Bagian Utara berbatasan dengan Desa Belobao, Wulandoni, Lembata dan Mudalerek Kecamatan Atadei. Bagian Selatan berbatasan dengan Desa Atakera, Wulandoni, Lembata dan Desa Pantai Harapan, Wulandoni, Lembata, Bagian Barat berbatasan dengan Kampung Smuki/Bakaor-Desa Wulandoni, Wulandoni, Lembata dan Bagian Timur berbatasan dengan desa Atakera, Wulandoni, Lembata. Batas wilayah desa Ataili, Wulandoni, Lembata berpedoman pada Surat Keputusan perjanjian batas wilayah ditanda tangani bersama pada tanggal 12 Oktober 1936,[6] dan peta batas wilayah yang disetujui pada tanggal 12 Oktober 1936.[7] Ketika itu Indonesia belum merdeka. Indonesia masih dalam zaman penjajahan belanda, maka pihak Belanda sebagai mediator dalam perjanjian tersebut. Struktur pemerintahan pada waktu itu masih memakai sistem Kerajaan. Raja Kerajaan Larantuka dan Raja Kerajaan Sagu di Adonara yang ada pada saat itu berkuasa di wilayah suku Lamaholot meliputi Flores Timur, Adonara, Solor dan Lembata. Oleh karena itu, Wilayah Lamaholot tersebut di atas dibagi atas 2 wilayah kekuasaan yaitu kekuasan raja Larantuka meliputi Demong Lewo pulo yaitu 10 Hamente dan Kerajaan Sagu Adonara menguasa wilayah Paji Watan lema meliputi 5 Hamente pantai. Desa Ataili pada waktu itu termasuk dalam wilayah Kerajaan Larantuka Hamente Lamalera. Di bawah ini adalah dokumen surat perjanjian dan peta batas wilayah yang ditandatangani oleh pihak desa-desa Hamente Lamalera kerajaan Larantuka dan desa-desa Hamente Labala, Kerajaan Sagu, Adonara. Desa Ataili pada waktu itu diwakili oleh kepala Emi Kekon (almahrum). Sampai saat ini wilayah desa Ataili tidak berubah sejak penandatanganan surat keputusan perjanjian itu.

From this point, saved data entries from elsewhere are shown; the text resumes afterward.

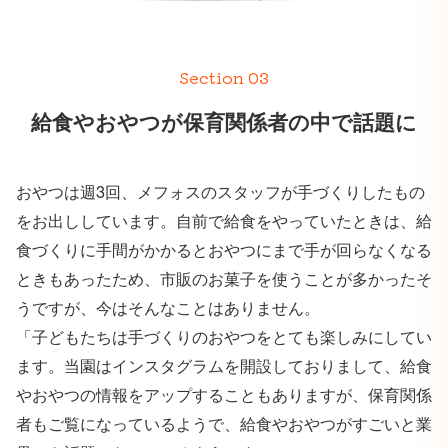
Section 03
給食やおやつが保育関係者の中で話題に
おやつは週3回、メフォスのスタッフが手づくりしたもの
をお出ししています。自前で給食をやっていたときは、給
食づくりに手間がかかるとおやつにまで手が回らなくなる
ときもあったため、市販のお菓子を使うことが多かったそ
うですが、今はそんなことはありません。
「子どもたちは手づくりのおやつをとても楽しみにしてい
ます。当園はインスタグラムを開設しておりまして、給食
やおやつの情報をアップすることもありますが、保育関係
者もご覧になっているようで、給食やおやつがすごいと業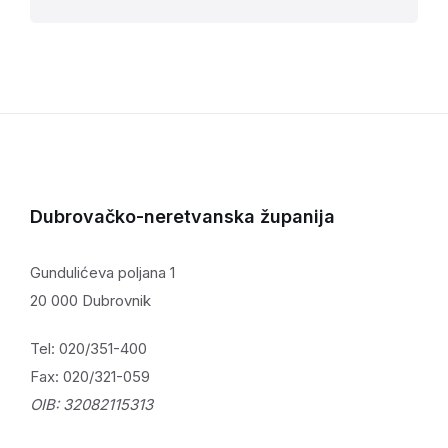
Dubrovačko-neretvanska županija
Gundulićeva poljana 1
20 000 Dubrovnik
Tel: 020/351-400
Fax: 020/321-059
OIB: 32082115313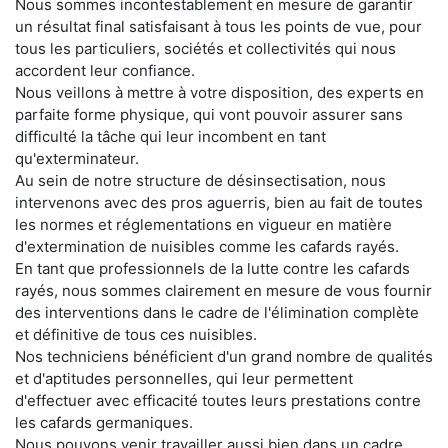
Nous sommes incontestablement en mesure de garantir
un résultat final satisfaisant à tous les points de vue, pour
tous les particuliers, sociétés et collectivités qui nous
accordent leur confiance.
Nous veillons à mettre à votre disposition, des experts en
parfaite forme physique, qui vont pouvoir assurer sans
difficulté la tâche qui leur incombent en tant
qu'exterminateur.
Au sein de notre structure de désinsectisation, nous
intervenons avec des pros aguerris, bien au fait de toutes
les normes et réglementations en vigueur en matière
d'extermination de nuisibles comme les cafards rayés.
En tant que professionnels de la lutte contre les cafards
rayés, nous sommes clairement en mesure de vous fournir
des interventions dans le cadre de l'élimination complète
et définitive de tous ces nuisibles.
Nos techniciens bénéficient d'un grand nombre de qualités
et d'aptitudes personnelles, qui leur permettent
d'effectuer avec efficacité toutes leurs prestations contre
les cafards germaniques.
Nous pouvons venir travailler aussi bien dans un cadre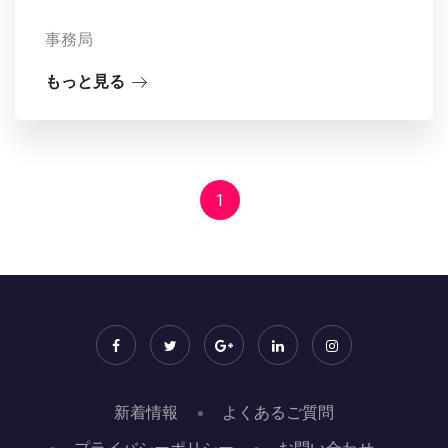
事務局
もっと見る
1
新着情報
よくあるご質問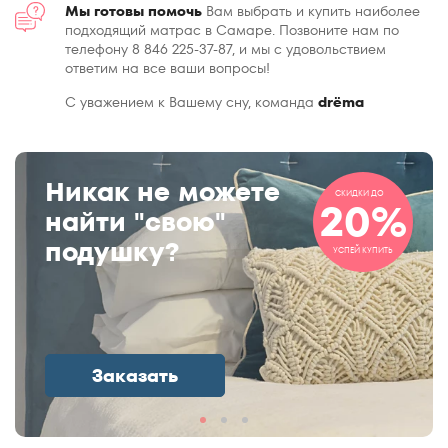
Мы готовы помочь
Вам выбрать и купить наиболее
подходящий матрас в Самаре. Позвоните нам по
телефону 8 846 225-37-87, и мы с удовольствием
ответим на все ваши вопросы!
С уважением к Вашему сну, команда
drёma
Никак не можете
СКИДКИ ДО
20%
найти "свою"
подушку?
УСПЕЙ КУПИТЬ
Заказать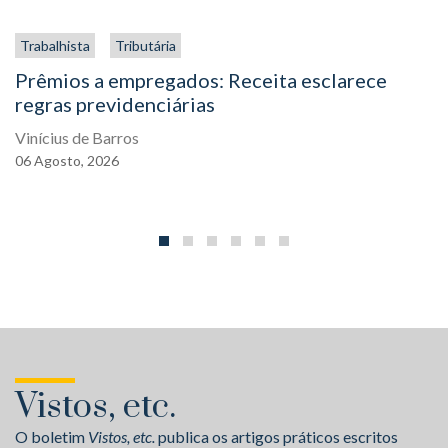
Trabalhista
Tributária
Prêmios a empregados: Receita esclarece
regras previdenciárias
Vinícius de Barros
06
Agosto,
2026
Vistos, etc.
O boletim
Vistos, etc.
publica os artigos práticos escritos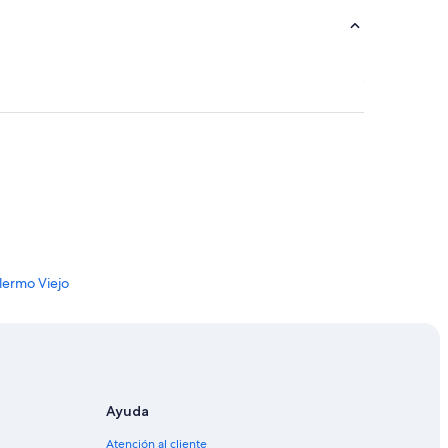
a
”
lermo Viejo
o Viejo
ren de La Paternal
ernal
Ayuda
Atención al cliente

Religiositas[sunting | sunting sumber]

Nubar

Masyarakat desa ataili, semuanya beragama Katolik. Misionaris pertama di Lamalera yaitu P. Bernardus Bode, SVD datang dan menyebarkan agama Katolik di sana sehingga umat paroki Lamalera telah merayakan 125 tahun agama Katolik masuk di sana. Ataili yang pada waktu itu bernama "Ili" juga termasuk dalam bagian paroki Lamalera sehingga semua masyarakat dibaptis menjadi orang Katolik. Sebelum beragama Katolik orang Ataili menyembah kepada Nuba Nara (Nubar).[8] Nubar adalah batu penyembahan yang dianggap memiliki kekuatan supra natural. Sampai sekarang "nubar" milik orang Ataili masih ada tetapi tidak dirawat lagi.